Short problem
Tally the lines in the entries below that contain the word "style", treating uppercase and lowercase as different. Give only the number.

Listed records

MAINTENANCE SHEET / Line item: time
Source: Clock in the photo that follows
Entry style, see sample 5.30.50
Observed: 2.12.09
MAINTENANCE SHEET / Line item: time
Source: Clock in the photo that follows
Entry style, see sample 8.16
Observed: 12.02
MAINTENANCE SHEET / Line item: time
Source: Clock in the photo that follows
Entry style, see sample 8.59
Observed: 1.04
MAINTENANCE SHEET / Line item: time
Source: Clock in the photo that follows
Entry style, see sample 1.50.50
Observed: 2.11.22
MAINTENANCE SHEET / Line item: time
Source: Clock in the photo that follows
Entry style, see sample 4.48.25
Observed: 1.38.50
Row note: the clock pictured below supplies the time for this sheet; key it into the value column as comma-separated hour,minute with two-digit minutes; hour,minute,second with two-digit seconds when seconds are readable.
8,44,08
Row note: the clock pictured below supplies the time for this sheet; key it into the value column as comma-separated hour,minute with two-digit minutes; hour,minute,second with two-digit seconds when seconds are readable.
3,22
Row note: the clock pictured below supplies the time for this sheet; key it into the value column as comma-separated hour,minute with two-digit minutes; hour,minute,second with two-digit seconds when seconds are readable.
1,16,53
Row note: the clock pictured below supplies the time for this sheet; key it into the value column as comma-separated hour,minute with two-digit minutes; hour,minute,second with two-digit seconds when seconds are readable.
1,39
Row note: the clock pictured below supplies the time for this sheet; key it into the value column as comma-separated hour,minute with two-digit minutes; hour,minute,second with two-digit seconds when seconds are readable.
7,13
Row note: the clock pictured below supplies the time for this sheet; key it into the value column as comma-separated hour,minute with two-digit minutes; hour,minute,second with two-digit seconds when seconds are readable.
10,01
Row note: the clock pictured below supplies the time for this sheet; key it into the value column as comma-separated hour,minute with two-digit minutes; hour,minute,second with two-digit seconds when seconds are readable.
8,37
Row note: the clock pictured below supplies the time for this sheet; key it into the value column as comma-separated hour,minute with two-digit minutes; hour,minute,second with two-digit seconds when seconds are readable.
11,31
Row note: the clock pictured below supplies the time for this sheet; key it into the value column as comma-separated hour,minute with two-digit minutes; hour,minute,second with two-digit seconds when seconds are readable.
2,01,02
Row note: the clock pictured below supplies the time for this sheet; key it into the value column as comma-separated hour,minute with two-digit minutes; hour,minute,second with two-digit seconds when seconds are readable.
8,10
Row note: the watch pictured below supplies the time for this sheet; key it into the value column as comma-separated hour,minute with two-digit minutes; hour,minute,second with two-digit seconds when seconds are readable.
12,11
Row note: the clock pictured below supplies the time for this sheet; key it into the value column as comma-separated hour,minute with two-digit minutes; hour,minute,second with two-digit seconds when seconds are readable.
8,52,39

Output below
5